Co drugi dzień było piękne słońce, a w pozostałe deszcz i wiatr. Jak świeciło słońce to nie wiało jakoś bardzo mocno, więc wtedy zmuszałem się do wykonywania drobnych prac. Od suszenia wszystkiego po porządki. Tak, nie przewidzieliście się, musiałem się zmuszać do działania. Bardzo leniwie zrobiło się na pokładzie, że nic mi się nie chciało, a fakt, że mamy mocno pod górkę do celu, dokładał usprawiedliwienia, że już jestem wystarczająco biedny. W końcu muszę się halsować, a tu jeszcze coś robić trzeba. Na szczęście muszę słuchać kapitana i trochę popracowałem, za co jestem mu wdzięczny, że zagonił mnie do roboty. Swoją drogą ten to tylko polecenia by wydawał, sam za to nic nie robi. Dobrze, że gotować nie muszę, bo już w ogóle nie miał bym chwili dla siebie.

Mieliśmy też dwie kontrole straży granicznej.
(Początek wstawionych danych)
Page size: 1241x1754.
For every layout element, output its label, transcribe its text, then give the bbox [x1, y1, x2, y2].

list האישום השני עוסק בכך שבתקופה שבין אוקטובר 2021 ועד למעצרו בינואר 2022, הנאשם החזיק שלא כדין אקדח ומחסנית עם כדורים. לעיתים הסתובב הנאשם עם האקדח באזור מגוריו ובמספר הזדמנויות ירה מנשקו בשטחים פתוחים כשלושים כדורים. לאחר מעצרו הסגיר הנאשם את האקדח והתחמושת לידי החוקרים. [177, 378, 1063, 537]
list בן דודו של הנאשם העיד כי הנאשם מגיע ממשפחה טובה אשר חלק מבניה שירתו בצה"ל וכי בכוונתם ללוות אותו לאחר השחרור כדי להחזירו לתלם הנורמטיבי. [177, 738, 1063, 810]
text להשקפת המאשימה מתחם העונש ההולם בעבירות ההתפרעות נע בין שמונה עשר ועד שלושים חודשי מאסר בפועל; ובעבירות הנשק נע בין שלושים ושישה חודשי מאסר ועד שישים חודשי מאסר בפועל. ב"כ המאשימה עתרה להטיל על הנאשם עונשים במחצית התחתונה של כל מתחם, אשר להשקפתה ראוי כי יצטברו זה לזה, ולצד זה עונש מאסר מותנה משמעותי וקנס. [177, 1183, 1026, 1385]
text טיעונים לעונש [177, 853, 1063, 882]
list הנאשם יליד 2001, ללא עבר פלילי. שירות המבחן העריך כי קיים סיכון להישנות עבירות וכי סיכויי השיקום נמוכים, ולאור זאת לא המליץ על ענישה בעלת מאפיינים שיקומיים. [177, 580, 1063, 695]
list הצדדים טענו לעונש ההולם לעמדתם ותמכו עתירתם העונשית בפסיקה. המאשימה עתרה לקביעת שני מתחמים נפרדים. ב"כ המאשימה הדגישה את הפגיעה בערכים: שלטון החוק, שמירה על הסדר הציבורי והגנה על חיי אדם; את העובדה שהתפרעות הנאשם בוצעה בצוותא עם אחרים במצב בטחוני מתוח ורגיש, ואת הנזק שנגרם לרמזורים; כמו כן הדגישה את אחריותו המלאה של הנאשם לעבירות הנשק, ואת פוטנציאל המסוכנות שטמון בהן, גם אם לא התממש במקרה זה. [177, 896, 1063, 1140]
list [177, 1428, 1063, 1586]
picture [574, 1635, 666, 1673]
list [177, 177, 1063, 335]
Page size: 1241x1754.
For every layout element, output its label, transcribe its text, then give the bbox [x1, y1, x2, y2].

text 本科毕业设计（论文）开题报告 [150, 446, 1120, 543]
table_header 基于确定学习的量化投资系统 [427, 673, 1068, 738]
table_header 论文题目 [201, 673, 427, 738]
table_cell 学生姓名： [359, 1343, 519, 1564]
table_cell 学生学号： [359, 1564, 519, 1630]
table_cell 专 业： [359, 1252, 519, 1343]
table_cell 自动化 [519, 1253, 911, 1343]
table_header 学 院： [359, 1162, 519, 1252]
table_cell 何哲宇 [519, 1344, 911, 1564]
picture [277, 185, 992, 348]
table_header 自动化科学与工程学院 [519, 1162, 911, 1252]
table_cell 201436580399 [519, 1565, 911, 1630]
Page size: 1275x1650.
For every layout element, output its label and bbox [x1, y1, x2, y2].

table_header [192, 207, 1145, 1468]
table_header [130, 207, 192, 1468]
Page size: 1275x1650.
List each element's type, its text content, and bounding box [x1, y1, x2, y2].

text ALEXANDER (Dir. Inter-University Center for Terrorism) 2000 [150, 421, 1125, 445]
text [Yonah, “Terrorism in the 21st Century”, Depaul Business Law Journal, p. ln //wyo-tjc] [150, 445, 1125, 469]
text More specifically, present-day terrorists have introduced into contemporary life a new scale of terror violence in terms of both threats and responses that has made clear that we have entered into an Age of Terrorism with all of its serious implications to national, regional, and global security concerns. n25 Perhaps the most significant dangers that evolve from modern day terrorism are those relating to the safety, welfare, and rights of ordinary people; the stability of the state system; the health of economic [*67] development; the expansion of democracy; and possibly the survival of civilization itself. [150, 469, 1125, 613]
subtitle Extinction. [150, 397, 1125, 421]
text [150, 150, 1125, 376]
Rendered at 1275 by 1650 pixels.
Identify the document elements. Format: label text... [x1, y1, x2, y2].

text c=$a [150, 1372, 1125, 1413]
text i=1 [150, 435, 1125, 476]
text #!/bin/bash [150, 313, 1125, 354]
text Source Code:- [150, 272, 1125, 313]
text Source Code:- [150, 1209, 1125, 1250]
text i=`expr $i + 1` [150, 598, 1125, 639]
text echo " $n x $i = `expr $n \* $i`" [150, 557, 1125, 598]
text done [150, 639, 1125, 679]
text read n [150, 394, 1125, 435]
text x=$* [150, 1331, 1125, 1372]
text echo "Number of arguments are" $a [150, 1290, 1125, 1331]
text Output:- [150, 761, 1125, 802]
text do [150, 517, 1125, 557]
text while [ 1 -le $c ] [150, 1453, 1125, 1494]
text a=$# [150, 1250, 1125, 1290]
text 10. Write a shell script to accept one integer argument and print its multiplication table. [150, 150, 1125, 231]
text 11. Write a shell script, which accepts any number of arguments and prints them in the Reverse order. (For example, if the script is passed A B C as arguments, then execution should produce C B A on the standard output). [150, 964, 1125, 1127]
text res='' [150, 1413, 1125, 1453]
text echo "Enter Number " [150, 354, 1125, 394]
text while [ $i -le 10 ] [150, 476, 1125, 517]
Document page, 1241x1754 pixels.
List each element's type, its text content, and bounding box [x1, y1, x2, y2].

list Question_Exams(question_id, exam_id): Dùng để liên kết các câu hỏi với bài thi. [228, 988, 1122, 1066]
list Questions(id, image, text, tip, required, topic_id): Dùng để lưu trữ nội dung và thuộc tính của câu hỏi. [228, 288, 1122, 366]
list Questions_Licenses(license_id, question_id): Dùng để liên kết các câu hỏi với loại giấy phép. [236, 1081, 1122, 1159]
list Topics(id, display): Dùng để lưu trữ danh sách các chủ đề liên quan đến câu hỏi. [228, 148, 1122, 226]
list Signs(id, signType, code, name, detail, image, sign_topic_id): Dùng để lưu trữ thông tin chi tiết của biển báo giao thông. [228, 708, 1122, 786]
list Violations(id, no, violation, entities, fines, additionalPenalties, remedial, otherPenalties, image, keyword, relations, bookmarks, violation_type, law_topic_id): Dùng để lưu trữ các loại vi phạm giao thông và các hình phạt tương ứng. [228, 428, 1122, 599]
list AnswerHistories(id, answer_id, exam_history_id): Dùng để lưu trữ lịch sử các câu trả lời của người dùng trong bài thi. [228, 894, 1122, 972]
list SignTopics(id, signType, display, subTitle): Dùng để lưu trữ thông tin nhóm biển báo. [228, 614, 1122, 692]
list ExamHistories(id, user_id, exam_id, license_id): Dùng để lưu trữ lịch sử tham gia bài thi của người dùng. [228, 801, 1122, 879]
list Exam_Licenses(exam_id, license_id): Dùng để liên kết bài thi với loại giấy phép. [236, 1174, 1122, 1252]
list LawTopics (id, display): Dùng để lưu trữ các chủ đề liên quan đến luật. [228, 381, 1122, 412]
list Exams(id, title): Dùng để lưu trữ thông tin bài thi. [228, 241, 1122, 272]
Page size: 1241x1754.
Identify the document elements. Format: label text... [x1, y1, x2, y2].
Raz holenderskiej, raz angielskiej. Na szczęście tylko radiowe. Nie dziwi mnie to w ogóle. Na północnym zawsze ktoś mnie kontrolował na wodzie. Może nie tyle kontrolował, co sprawdzał dane. Choć i na pokład wchodzili pogranicznicy. Tym razem skończyło się na zadaniu kilku pytań. Holendrzy nadlecieli samolotem. Im, największą trudność sprawiła nazwa portu wyjścia Świnoujście. Anglicy podpłynęli statkiem, oczywiście bez włączonego AIS, więc z daleka myślałem, że może jakiś rybak, ale jak podpłynęli bliżej i zobaczyłem pod pokrowcem działko na pokładzie dziobowym, to już czekałem przy radiu na pytania. Ci byli bardziej wnikliwi. Musiałem przeliterować imię i nazwisko, nazwę i sygnał wywoławczy. Bardzo fajne było to, że nie robiło na nich żadnego wrażenia, że mam plan płynąć do Polski, tylko najpierw spróbuję opłynąć świat dookoła. Jedni i drudzy życzyli powodzenia i polecieli/popłynęli w swoją stronę. Coś jednak jest na rzeczy. Kilka razy dziennie angielska straż graniczna nadaje komunikat z prośbą o zgłaszanie budzącego podejrzenie „ruchu małych jednostek, nocą w cieśninie Dover”. W sumie to przyjąłem do wiadomości, ale za którymś razem, chyba gdy spałem w dryfie i obudził mnie ten komunikat, uświadomiłem sobie, że jestem idealnym przykładem, małej jednostki, dziwnie zachowującej się pod brzegiem angielskim w nocy. Jednak moje odkrycie nie mogło zrobić na mnie wielkiego wrażenia, bo szybko zasnąłem.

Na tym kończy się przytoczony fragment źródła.